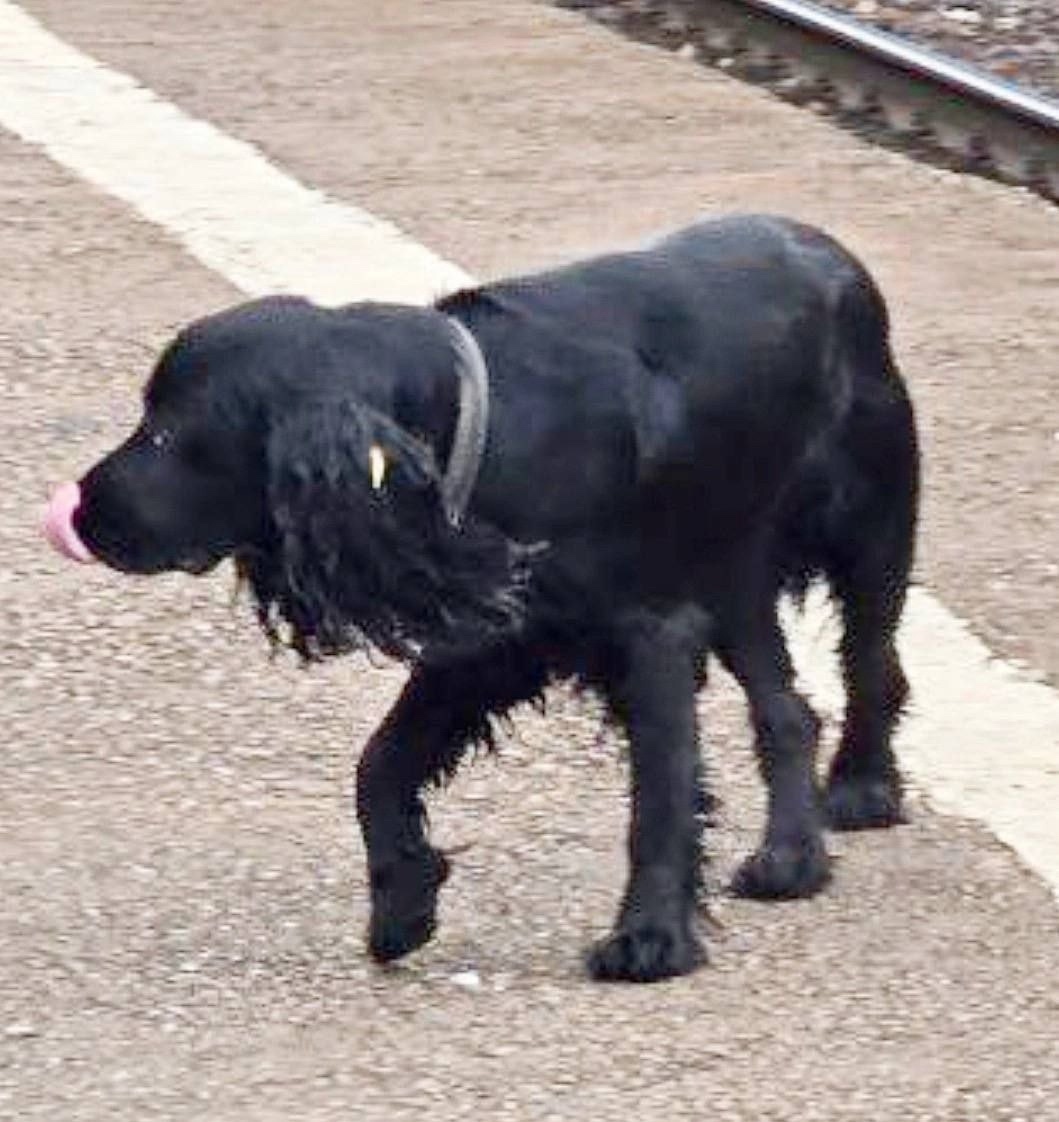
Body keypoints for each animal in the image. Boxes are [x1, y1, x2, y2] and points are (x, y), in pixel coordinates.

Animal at [45, 214, 919, 982]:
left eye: (165, 434)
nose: (78, 509)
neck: (482, 428)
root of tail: (826, 248)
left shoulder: (648, 632)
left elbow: (660, 793)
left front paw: (650, 938)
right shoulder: (491, 638)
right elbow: (380, 764)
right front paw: (402, 902)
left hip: (866, 527)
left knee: (870, 662)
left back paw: (861, 788)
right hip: (733, 569)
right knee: (787, 711)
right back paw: (791, 857)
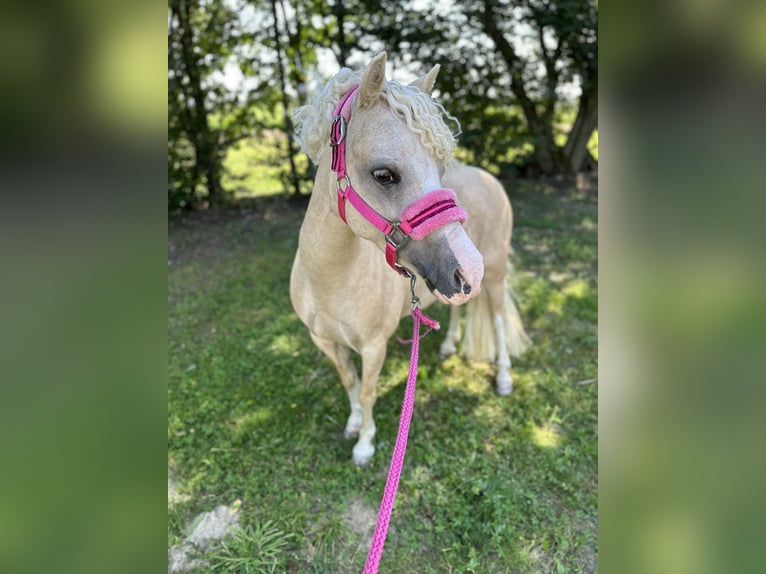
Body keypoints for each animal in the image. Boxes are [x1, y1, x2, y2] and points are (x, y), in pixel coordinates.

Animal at [292, 53, 532, 468]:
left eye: (440, 168)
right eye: (384, 174)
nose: (470, 266)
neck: (328, 281)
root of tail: (488, 177)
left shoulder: (374, 346)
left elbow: (368, 390)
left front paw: (364, 444)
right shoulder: (325, 341)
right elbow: (349, 382)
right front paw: (354, 423)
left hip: (496, 274)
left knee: (500, 321)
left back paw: (503, 377)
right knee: (459, 309)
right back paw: (450, 345)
※
> [YOUR OBJECTIVE]:
At the line containing "root of tail: (488, 177)", start copying. Continue exactly through the final line of the entries above and stop there.

> [ANSWER SECTION]:
root of tail: (488, 177)
left shoulder: (374, 346)
left elbow: (368, 390)
left front paw: (364, 444)
right shoulder: (325, 341)
right elbow: (349, 382)
right front paw: (354, 423)
left hip: (496, 274)
left knee: (500, 321)
left back paw: (503, 377)
right knee: (459, 309)
right back paw: (450, 345)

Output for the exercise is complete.